Claudio, Teodoro and Pichay knew the Ampatuans were “violent people.” Malacañang knew the Ampatuans were “violent people.” All of Mindanao knew the Ampatuans were “violent people.” What else ought to have been done?
Let me count the ways.
One, government could have disarmed the Ampatuans. You knew they are “violent people,” what were you doing allowing them to carry state-of-the-art weapons? Why were you allowing them to maintain a private army? In fact what the hell were you doing supplying them with weapons? Surely Teodoro, as the defense chief knew the institution he headed was one of the prime sources of the Ampatuans’ arsenal? If he did not, what was he doing being defense secretary?
If the Ampatuans had been disarmed—as well indeed as the Mangudadatus; they cannot escape the charge of being political warlords too—then the massacre would not have happened. These “violent people” would have been reduced to throwing stones at their enemies instead of smiting them, or engaging their enemies in fist fights instead of gunning them down while they pleaded for their lives. Although bullies being cowards at heart, they probably would have balked at the stoning and fighting with fists as their enemies would have been perfectly capable of fighting back. The women included.

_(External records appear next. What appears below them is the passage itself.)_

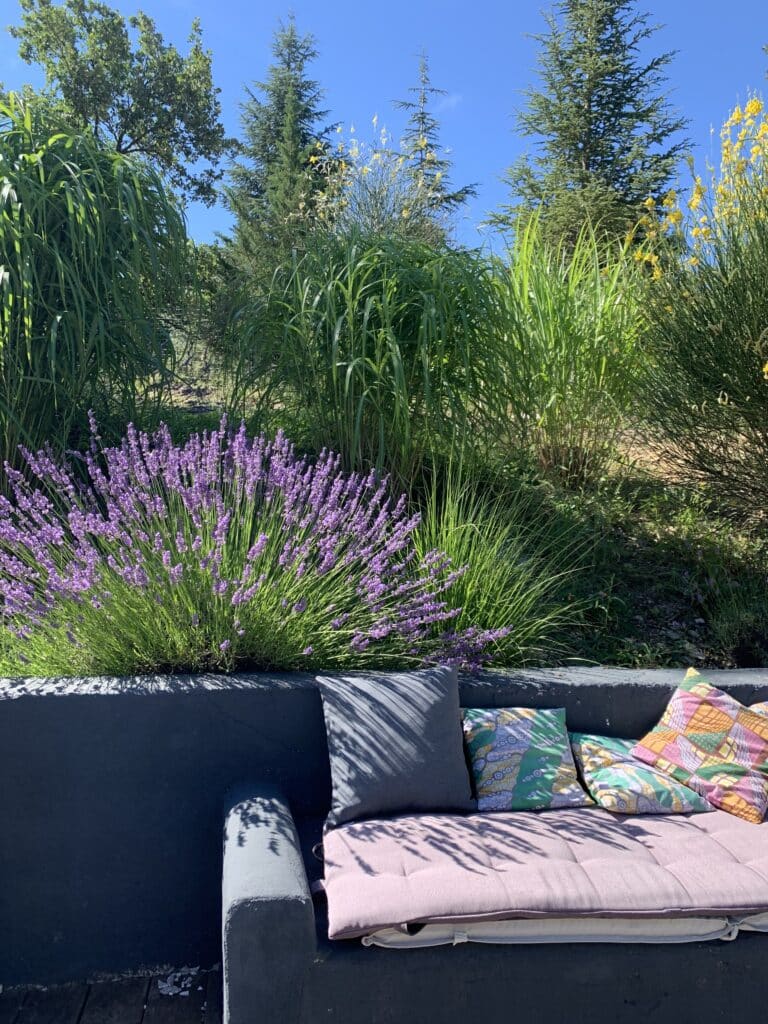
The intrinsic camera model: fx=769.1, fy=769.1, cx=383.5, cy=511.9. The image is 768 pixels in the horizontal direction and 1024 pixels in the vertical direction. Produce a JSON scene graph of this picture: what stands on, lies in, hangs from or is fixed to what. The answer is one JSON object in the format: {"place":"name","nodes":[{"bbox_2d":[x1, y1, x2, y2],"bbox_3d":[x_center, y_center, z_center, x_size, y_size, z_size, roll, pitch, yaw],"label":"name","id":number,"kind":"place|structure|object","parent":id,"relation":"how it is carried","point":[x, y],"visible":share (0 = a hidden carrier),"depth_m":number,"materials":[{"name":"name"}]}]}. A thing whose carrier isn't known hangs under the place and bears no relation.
{"place":"outdoors","nodes":[
{"label":"outdoors","id":0,"kind":"place"},
{"bbox_2d":[0,966,221,1023],"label":"wooden deck","id":1,"kind":"structure","parent":0,"point":[83,1012],"materials":[{"name":"brown wood"}]},
{"bbox_2d":[158,967,201,996],"bbox_3d":[-0.665,1.516,2.491,0.147,0.024,0.163,0,3,-5],"label":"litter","id":2,"kind":"object","parent":1,"relation":"on","point":[171,992],"visible":0.85,"depth_m":2.48,"materials":[{"name":"white"}]},
{"bbox_2d":[220,778,767,1023],"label":"sofa","id":3,"kind":"object","parent":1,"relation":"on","point":[283,906],"visible":0.56,"depth_m":1.97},
{"bbox_2d":[341,913,767,949],"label":"seat cushion","id":4,"kind":"object","parent":3,"relation":"on","point":[393,939],"visible":0.21,"depth_m":1.95,"materials":[{"name":"fabric"}]},
{"bbox_2d":[318,804,767,937],"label":"seat cushion","id":5,"kind":"object","parent":4,"relation":"on","point":[593,885],"visible":0.86,"depth_m":2.04,"materials":[{"name":"pink fabric"}]},
{"bbox_2d":[316,662,476,822],"bbox_3d":[0.043,0.719,2.451,0.504,0.407,0.271,0,3,-5],"label":"gray pillow","id":6,"kind":"object","parent":5,"relation":"on","point":[452,730],"visible":1,"depth_m":2.39,"materials":[{"name":"grey fabric"}]},
{"bbox_2d":[462,706,591,810],"bbox_3d":[0.457,0.806,2.555,0.391,0.264,0.343,0,3,-5],"label":"patterned pillow","id":7,"kind":"object","parent":5,"relation":"on","point":[553,771],"visible":0.99,"depth_m":2.48,"materials":[{"name":"fabric"}]},
{"bbox_2d":[569,733,712,814],"bbox_3d":[0.830,0.865,2.567,0.363,0.173,0.422,0,3,-5],"label":"patterned pillow","id":8,"kind":"object","parent":5,"relation":"on","point":[596,784],"visible":0.9,"depth_m":2.46,"materials":[{"name":"fabric"}]},
{"bbox_2d":[629,669,767,821],"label":"patterned pillow","id":9,"kind":"object","parent":5,"relation":"on","point":[669,710],"visible":1,"depth_m":2.52,"materials":[{"name":"fabric"}]},
{"bbox_2d":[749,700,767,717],"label":"patterned pillow","id":10,"kind":"object","parent":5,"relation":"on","point":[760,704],"visible":0.2,"depth_m":2.71,"materials":[{"name":"fabric"}]},
{"bbox_2d":[0,368,766,678],"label":"garden bed","id":11,"kind":"structure","parent":0,"point":[646,450],"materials":[{"name":"green plant"}]},
{"bbox_2d":[0,99,192,472],"label":"tall grass","id":12,"kind":"structure","parent":11,"relation":"on","point":[72,235],"materials":[{"name":"green plant"}]},
{"bbox_2d":[2,0,226,207],"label":"deciduous tree","id":13,"kind":"object","parent":11,"relation":"on","point":[131,136],"visible":0.88,"depth_m":14.14,"materials":[{"name":"green plant"}]},
{"bbox_2d":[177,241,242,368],"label":"shrub","id":14,"kind":"object","parent":11,"relation":"on","point":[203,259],"visible":0.45,"depth_m":10.60,"materials":[{"name":"green plant"}]},
{"bbox_2d":[0,413,508,678],"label":"lavender bush","id":15,"kind":"object","parent":11,"relation":"on","point":[224,644],"visible":0.98,"depth_m":2.93,"materials":[{"name":"purple plant"}]},
{"bbox_2d":[217,10,340,279],"bbox_3d":[-2.208,-7.733,18.117,4.036,7.844,4.122,2,3,24],"label":"conifer tree","id":16,"kind":"object","parent":11,"relation":"on","point":[304,110],"visible":0.67,"depth_m":17.54,"materials":[{"name":"plant"}]},
{"bbox_2d":[230,225,514,489],"label":"ornamental grass","id":17,"kind":"structure","parent":11,"relation":"on","point":[353,285],"materials":[{"name":"green plant"}]},
{"bbox_2d":[300,120,452,246],"bbox_3d":[-0.132,-2.707,7.808,1.886,2.364,1.871,3,4,41],"label":"shrub","id":18,"kind":"object","parent":11,"relation":"on","point":[342,164],"visible":0.62,"depth_m":7.61,"materials":[{"name":"plant"}]},
{"bbox_2d":[396,47,477,227],"bbox_3d":[1.070,-8.418,20.503,3.686,7.690,3.750,1,3,11],"label":"conifer tree","id":19,"kind":"object","parent":11,"relation":"on","point":[423,117],"visible":0.36,"depth_m":20.27,"materials":[{"name":"plant"}]},
{"bbox_2d":[403,466,588,669],"label":"ornamental grass","id":20,"kind":"structure","parent":11,"relation":"on","point":[463,551],"materials":[{"name":"green plant"}]},
{"bbox_2d":[481,210,649,486],"label":"ornamental grass","id":21,"kind":"structure","parent":11,"relation":"on","point":[596,343],"materials":[{"name":"green plant"}]},
{"bbox_2d":[486,1,690,258],"bbox_3d":[4.382,-7.845,16.268,4.910,9.629,4.875,3,4,42],"label":"conifer tree","id":22,"kind":"object","parent":11,"relation":"on","point":[577,136],"visible":0.79,"depth_m":15.64,"materials":[{"name":"plant"}]},
{"bbox_2d":[628,94,767,520],"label":"flowering shrub","id":23,"kind":"object","parent":11,"relation":"on","point":[766,366],"visible":0.99,"depth_m":4.42,"materials":[{"name":"plant"}]},
{"bbox_2d":[703,577,767,667],"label":"small shrub","id":24,"kind":"object","parent":11,"relation":"on","point":[737,642],"visible":0.95,"depth_m":3.89,"materials":[{"name":"green plant"}]},
{"bbox_2d":[0,0,767,257],"label":"sky","id":25,"kind":"structure","parent":0,"point":[482,168],"materials":[{"name":"blue"}]},
{"bbox_2d":[1,665,767,994],"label":"retaining wall","id":26,"kind":"structure","parent":0,"point":[239,689],"depth_m":2.46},
{"bbox_2d":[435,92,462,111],"label":"cloud","id":27,"kind":"structure","parent":0,"point":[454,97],"materials":[{"name":"white"}]}
]}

Two, government could have arrested the Ampatuans. The proposition that you may not arrest people before they commit a crime of course is true, but if you are warning Mangudadatu not to run because you fear he or his supporters might be harmed, then you are saying that you believe the Ampatuans to be wreakers of harm. You will not be saying that unless you believe they have done it before, and can do it again.
The government could have arrested the Ampatuans for past crimes. Or filed any number of cases against them to deter them. That would not have been hard, given that their mayhem is an open secret in Maguindanao, and the kin of the dead are still crying for justice. It is not a question of way, it is a question of will. Where there’s a will, there’s a sight. Nowhere more so than here.

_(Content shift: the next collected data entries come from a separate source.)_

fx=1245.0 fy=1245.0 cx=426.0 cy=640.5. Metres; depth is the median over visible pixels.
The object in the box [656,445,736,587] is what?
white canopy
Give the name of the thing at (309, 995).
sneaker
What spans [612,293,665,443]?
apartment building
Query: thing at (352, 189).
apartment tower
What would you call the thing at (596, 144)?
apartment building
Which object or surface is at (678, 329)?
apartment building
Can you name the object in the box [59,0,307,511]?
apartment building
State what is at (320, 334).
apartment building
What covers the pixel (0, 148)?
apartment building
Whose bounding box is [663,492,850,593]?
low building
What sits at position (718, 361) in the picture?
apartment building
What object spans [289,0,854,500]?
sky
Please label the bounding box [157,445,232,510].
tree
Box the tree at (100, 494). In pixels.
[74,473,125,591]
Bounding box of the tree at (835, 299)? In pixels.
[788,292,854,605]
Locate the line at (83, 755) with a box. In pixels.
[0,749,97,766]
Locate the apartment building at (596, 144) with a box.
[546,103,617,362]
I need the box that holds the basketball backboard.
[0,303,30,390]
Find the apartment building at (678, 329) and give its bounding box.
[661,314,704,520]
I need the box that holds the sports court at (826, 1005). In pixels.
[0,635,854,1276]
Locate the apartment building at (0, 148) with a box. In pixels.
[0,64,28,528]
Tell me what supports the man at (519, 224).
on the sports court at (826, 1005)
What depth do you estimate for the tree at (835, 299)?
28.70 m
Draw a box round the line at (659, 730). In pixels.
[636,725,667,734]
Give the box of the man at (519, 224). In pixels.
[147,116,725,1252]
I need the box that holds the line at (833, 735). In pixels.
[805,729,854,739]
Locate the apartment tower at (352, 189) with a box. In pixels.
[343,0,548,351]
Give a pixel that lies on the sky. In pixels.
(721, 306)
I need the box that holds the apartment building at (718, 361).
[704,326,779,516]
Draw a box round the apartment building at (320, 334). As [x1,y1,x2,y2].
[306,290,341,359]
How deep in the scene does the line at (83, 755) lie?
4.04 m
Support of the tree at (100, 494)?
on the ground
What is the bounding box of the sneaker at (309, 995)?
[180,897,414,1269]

Third, the government could have sent soldiers to accompany Mangudadatu’s supporters to the capitol. The argument that the government cannot possibly do that to every opposition figure in the countryside because it has limited resources does not apply here. That is so because it was the government itself, or its officials, that saw the threat. Indeed, not just saw the threat but alerted the candidate, or would-be candidate, to the threat. You know the Ampatuans are “violent people,” you know they react to people who stand in their way violently, you know Mangudadatu is standing in their way, you know that the Ampatuans are going to react violently to him, in fact you warn Mangudadatu of the violence about to come his way—and you leave his supporters to the protection only of women and journalists?

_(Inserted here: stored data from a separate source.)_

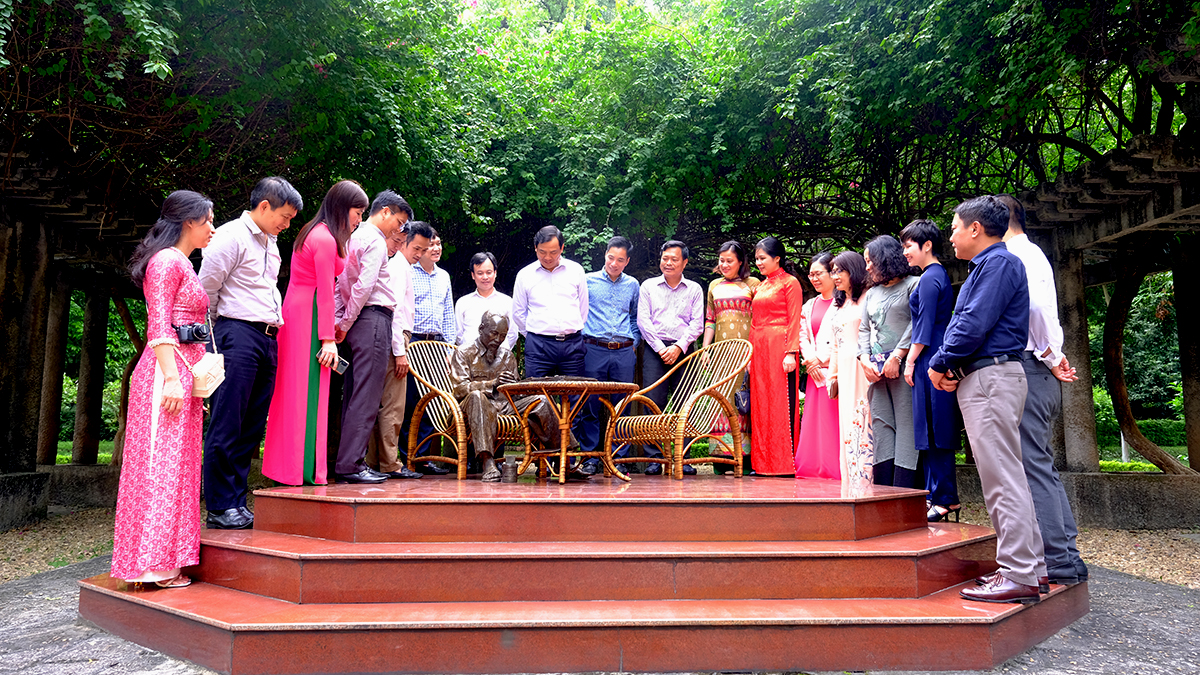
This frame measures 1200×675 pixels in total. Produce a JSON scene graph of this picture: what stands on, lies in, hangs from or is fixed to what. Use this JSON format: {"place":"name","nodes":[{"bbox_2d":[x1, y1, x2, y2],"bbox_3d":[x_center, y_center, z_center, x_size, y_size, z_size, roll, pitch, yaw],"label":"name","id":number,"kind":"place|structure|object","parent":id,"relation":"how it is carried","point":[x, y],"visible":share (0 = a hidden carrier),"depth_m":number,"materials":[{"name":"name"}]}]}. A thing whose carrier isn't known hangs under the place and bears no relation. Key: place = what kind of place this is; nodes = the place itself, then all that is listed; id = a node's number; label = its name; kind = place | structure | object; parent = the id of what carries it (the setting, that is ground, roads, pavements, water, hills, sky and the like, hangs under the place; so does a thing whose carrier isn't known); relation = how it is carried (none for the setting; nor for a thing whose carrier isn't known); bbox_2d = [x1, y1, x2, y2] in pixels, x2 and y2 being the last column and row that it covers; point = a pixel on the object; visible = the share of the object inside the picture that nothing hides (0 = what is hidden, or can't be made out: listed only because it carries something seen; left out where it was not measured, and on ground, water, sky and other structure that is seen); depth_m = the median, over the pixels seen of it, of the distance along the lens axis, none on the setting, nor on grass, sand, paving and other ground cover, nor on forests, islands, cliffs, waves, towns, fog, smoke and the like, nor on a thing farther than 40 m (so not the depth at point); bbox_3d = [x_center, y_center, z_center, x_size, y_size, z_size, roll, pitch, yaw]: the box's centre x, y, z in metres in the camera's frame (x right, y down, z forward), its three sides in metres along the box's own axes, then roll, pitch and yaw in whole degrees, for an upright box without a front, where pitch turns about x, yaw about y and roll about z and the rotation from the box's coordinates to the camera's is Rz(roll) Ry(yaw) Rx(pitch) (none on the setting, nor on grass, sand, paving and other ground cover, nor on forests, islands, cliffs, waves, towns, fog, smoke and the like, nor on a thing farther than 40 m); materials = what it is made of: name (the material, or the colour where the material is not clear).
{"place":"outdoors","nodes":[
{"label":"outdoors","id":0,"kind":"place"},
{"bbox_2d":[0,506,118,584],"label":"gravel ground","id":1,"kind":"structure","parent":0,"point":[33,558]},
{"bbox_2d":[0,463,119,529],"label":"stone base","id":2,"kind":"structure","parent":0,"point":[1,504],"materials":[{"name":"grey stone"}]},
{"bbox_2d":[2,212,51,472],"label":"stone pillar","id":3,"kind":"structure","parent":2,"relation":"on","point":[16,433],"depth_m":7.92,"materials":[{"name":"brown stone"}]},
{"bbox_2d":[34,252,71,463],"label":"stone pillar","id":4,"kind":"structure","parent":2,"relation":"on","point":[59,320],"depth_m":9.19,"materials":[{"name":"brown stone"}]},
{"bbox_2d":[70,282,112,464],"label":"stone pillar","id":5,"kind":"structure","parent":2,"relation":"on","point":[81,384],"depth_m":10.04,"materials":[{"name":"stone"}]},
{"bbox_2d":[0,136,155,520],"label":"pavilion","id":6,"kind":"structure","parent":0,"point":[3,333],"materials":[{"name":"brown"}]},
{"bbox_2d":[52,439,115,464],"label":"lawn","id":7,"kind":"structure","parent":0,"point":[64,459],"materials":[{"name":"green plant"}]},
{"bbox_2d":[0,558,1199,674],"label":"stone pavement","id":8,"kind":"structure","parent":0,"point":[1127,590],"materials":[{"name":"grey stone"}]},
{"bbox_2d":[77,472,1082,674],"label":"stone platform","id":9,"kind":"structure","parent":8,"relation":"on","point":[912,568],"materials":[{"name":"red stone"}]},
{"bbox_2d":[112,188,217,588],"bbox_3d":[-2.214,0.247,4.137,0.538,1.924,0.824,0,-5,-2],"label":"woman","id":10,"kind":"object","parent":9,"relation":"on","point":[170,303],"visible":0.89,"depth_m":3.92},
{"bbox_2d":[173,320,210,344],"bbox_3d":[-2.067,-0.028,4.038,0.187,0.101,0.193,0,-5,-2],"label":"camera","id":11,"kind":"object","parent":10,"relation":"attached to","point":[198,335],"visible":0.94,"depth_m":4.01,"materials":[{"name":"black plastic"}]},
{"bbox_2d":[190,350,224,400],"bbox_3d":[-2.010,0.189,4.082,0.154,0.237,0.279,0,-5,-2],"label":"handbag","id":12,"kind":"object","parent":10,"relation":"hanging from","point":[209,378],"visible":0.89,"depth_m":4.03,"materials":[{"name":"beige leather"}]},
{"bbox_2d":[196,175,296,528],"bbox_3d":[-2.151,0.051,4.734,0.531,2.016,0.622,-2,-5,19],"label":"man","id":13,"kind":"object","parent":9,"relation":"on","point":[246,243],"visible":0.94,"depth_m":4.60},
{"bbox_2d":[262,178,366,490],"bbox_3d":[-1.862,-0.012,5.209,0.558,1.938,0.647,0,-5,-2],"label":"woman","id":14,"kind":"object","parent":9,"relation":"on","point":[324,262],"visible":0.93,"depth_m":5.05},
{"bbox_2d":[332,355,348,373],"bbox_3d":[-1.753,0.183,5.339,0.137,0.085,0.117,-2,-5,19],"label":"smartphone","id":15,"kind":"object","parent":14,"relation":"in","point":[343,365],"visible":0.75,"depth_m":5.31,"materials":[{"name":"black"}]},
{"bbox_2d":[331,186,410,483],"bbox_3d":[-1.675,-0.036,5.590,0.508,2.041,0.595,-2,-5,19],"label":"man","id":16,"kind":"object","parent":9,"relation":"on","point":[376,258],"visible":0.95,"depth_m":5.45},
{"bbox_2d":[373,220,423,480],"bbox_3d":[-1.648,0.095,6.238,0.518,2.021,0.613,-1,-5,8],"label":"man","id":17,"kind":"object","parent":9,"relation":"on","point":[389,401],"visible":0.55,"depth_m":6.11},
{"bbox_2d":[401,220,453,473],"bbox_3d":[-1.558,0.076,6.891,0.554,2.112,0.530,4,-7,-40],"label":"man","id":18,"kind":"object","parent":9,"relation":"on","point":[428,290],"visible":0.7,"depth_m":6.76},
{"bbox_2d":[404,338,529,480],"bbox_3d":[-1.077,0.565,6.471,0.879,1.133,0.779,-5,-7,44],"label":"wicker chair","id":19,"kind":"object","parent":9,"relation":"on","point":[461,457],"visible":0.63,"depth_m":6.33,"materials":[{"name":"brown wicker"}]},
{"bbox_2d":[452,310,571,481],"bbox_3d":[-0.732,0.458,6.462,0.859,1.323,0.936,0,-5,-2],"label":"statue","id":20,"kind":"object","parent":19,"relation":"on","point":[489,474],"visible":0.87,"depth_m":6.30,"materials":[{"name":"brown metal"}]},
{"bbox_2d":[453,251,514,351],"bbox_3d":[-1.019,0.119,6.999,0.538,1.814,0.533,0,-5,-2],"label":"man","id":21,"kind":"object","parent":9,"relation":"on","point":[487,260],"visible":0.6,"depth_m":7.01},
{"bbox_2d":[501,454,518,482],"bbox_3d":[-0.669,0.977,5.907,0.132,0.209,0.133,0,-5,-2],"label":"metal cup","id":22,"kind":"object","parent":9,"relation":"on","point":[511,474],"visible":0.99,"depth_m":5.86,"materials":[{"name":"metal"}]},
{"bbox_2d":[510,227,592,475],"bbox_3d":[-0.399,0.145,6.695,0.662,2.080,0.580,0,-5,-2],"label":"man","id":23,"kind":"object","parent":9,"relation":"on","point":[558,288],"visible":0.9,"depth_m":6.58},
{"bbox_2d":[500,379,635,483],"bbox_3d":[-0.240,0.717,6.069,1.049,0.729,1.037,0,-5,-2],"label":"round table","id":24,"kind":"object","parent":9,"relation":"on","point":[608,391],"visible":0.95,"depth_m":5.95,"materials":[{"name":"brown wood"}]},
{"bbox_2d":[578,236,641,473],"bbox_3d":[0.059,0.167,6.949,0.605,2.013,0.615,0,-5,-2],"label":"man","id":25,"kind":"object","parent":9,"relation":"on","point":[619,288],"visible":0.94,"depth_m":6.83},
{"bbox_2d":[633,240,701,474],"bbox_3d":[0.591,0.177,7.074,0.595,2.035,0.584,0,-5,-2],"label":"man","id":26,"kind":"object","parent":9,"relation":"on","point":[656,303],"visible":0.95,"depth_m":6.99},
{"bbox_2d":[605,337,750,480],"bbox_3d":[0.676,0.540,6.279,0.945,1.097,0.838,5,-7,-43],"label":"wicker chair","id":27,"kind":"object","parent":9,"relation":"on","point":[684,414],"visible":0.99,"depth_m":6.21,"materials":[{"name":"brown wicker"}]},
{"bbox_2d":[703,242,758,473],"bbox_3d":[1.179,0.185,6.975,0.537,1.908,0.684,-1,-5,12],"label":"woman","id":28,"kind":"object","parent":9,"relation":"on","point":[736,305],"visible":0.58,"depth_m":6.86},
{"bbox_2d":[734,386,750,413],"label":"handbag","id":29,"kind":"object","parent":28,"relation":"in","point":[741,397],"visible":0.59,"depth_m":7.04,"materials":[{"name":"leather"}]},
{"bbox_2d":[747,237,802,477],"bbox_3d":[1.479,0.169,6.739,0.512,1.892,0.731,0,-5,-2],"label":"woman","id":30,"kind":"object","parent":9,"relation":"on","point":[786,418],"visible":0.96,"depth_m":6.57},
{"bbox_2d":[796,251,842,479],"bbox_3d":[1.932,0.266,6.706,0.494,1.733,0.654,-1,-5,10],"label":"woman","id":31,"kind":"object","parent":9,"relation":"on","point":[803,346],"visible":0.7,"depth_m":6.61},
{"bbox_2d":[826,249,873,481],"bbox_3d":[2.020,0.280,6.213,0.463,1.660,0.606,0,-5,-2],"label":"woman","id":32,"kind":"object","parent":9,"relation":"on","point":[853,333],"visible":0.75,"depth_m":6.14},
{"bbox_2d":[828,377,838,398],"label":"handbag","id":33,"kind":"object","parent":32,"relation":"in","point":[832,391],"visible":0.76,"depth_m":6.48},
{"bbox_2d":[858,229,921,489],"bbox_3d":[2.143,0.189,5.736,0.508,1.831,0.600,0,-5,-2],"label":"woman","id":34,"kind":"object","parent":9,"relation":"on","point":[877,318],"visible":0.83,"depth_m":5.66},
{"bbox_2d":[898,218,960,523],"bbox_3d":[2.244,0.184,5.298,0.458,1.956,0.553,0,-5,-2],"label":"woman","id":35,"kind":"object","parent":9,"relation":"on","point":[923,279],"visible":0.79,"depth_m":5.18},
{"bbox_2d":[934,193,1046,602],"bbox_3d":[1.914,0.240,3.919,0.485,1.915,0.657,0,-5,-2],"label":"man","id":36,"kind":"object","parent":9,"relation":"on","point":[984,318],"visible":0.97,"depth_m":3.78},
{"bbox_2d":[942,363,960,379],"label":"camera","id":37,"kind":"object","parent":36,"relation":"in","point":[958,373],"visible":0.8,"depth_m":3.89,"materials":[{"name":"black"}]},
{"bbox_2d":[996,195,1088,585],"bbox_3d":[2.312,0.240,4.314,0.447,2.081,0.688,0,-5,-2],"label":"man","id":38,"kind":"object","parent":9,"relation":"on","point":[1010,238],"visible":0.58,"depth_m":4.15},
{"bbox_2d":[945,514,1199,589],"label":"gravel ground","id":39,"kind":"structure","parent":0,"point":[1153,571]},
{"bbox_2d":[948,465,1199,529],"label":"low wall","id":40,"kind":"structure","parent":0,"point":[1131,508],"depth_m":7.46,"materials":[{"name":"grey stone"}]},
{"bbox_2d":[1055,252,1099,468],"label":"stone pillar","id":41,"kind":"structure","parent":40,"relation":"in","point":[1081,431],"depth_m":7.90,"materials":[{"name":"grey stone"}]},
{"bbox_2d":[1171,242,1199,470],"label":"stone pillar","id":42,"kind":"structure","parent":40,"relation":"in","point":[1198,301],"depth_m":8.07,"materials":[{"name":"brown stone"}]},
{"bbox_2d":[1097,443,1193,471],"label":"lawn","id":43,"kind":"structure","parent":0,"point":[1142,463],"materials":[{"name":"green plant"}]},
{"label":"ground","id":44,"kind":"structure","parent":0},
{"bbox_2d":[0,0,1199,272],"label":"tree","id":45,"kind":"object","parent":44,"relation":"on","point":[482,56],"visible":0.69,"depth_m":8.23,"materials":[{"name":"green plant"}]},
{"bbox_2d":[1011,118,1199,512],"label":"pergola","id":46,"kind":"object","parent":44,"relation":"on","point":[1142,161],"visible":0.69,"depth_m":7.94,"materials":[{"name":"brown"}]},
{"bbox_2d":[1099,416,1188,456],"bbox_3d":[12.869,2.254,18.099,4.345,1.035,1.607,0,-5,-2],"label":"hedge","id":47,"kind":"object","parent":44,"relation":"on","point":[1153,436],"visible":0.35,"depth_m":18.07,"materials":[{"name":"green plant"}]},
{"bbox_2d":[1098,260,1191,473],"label":"tree trunk","id":48,"kind":"object","parent":44,"relation":"on","point":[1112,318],"visible":0.7,"materials":[{"name":"plant"}]}
]}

And imply afterward, “It’s your fault you ran?”
That’s like telling the woman in our example after she is raped, “It’s your fault, you went to work.”
That logic from hell hasn’t just made the Ampatuans possible, it has made this entire regime possible. Ironically, it has been couched in that seemingly benign idea, “think positive.” The logic grants that Arroyo lies (she said she would not run, but did), cheats (she did not win by God, she won by Garci), steals (she hasn’t just stolen money, she has stolen hope), and merely exhorts the people to find ways to deal with it, to get around it, to endure it. That is to think positive. To complain about it, or protest it, or defy it, is to think negative. When bad things happen to those who do, such as Jun Lozada, they are told: “Ikaw kasi, alam mo nang ganyan yan, lumaban ka pa (You know she’s like that, you still went up against her).”
“It’s your fault you want to be a good citizen.”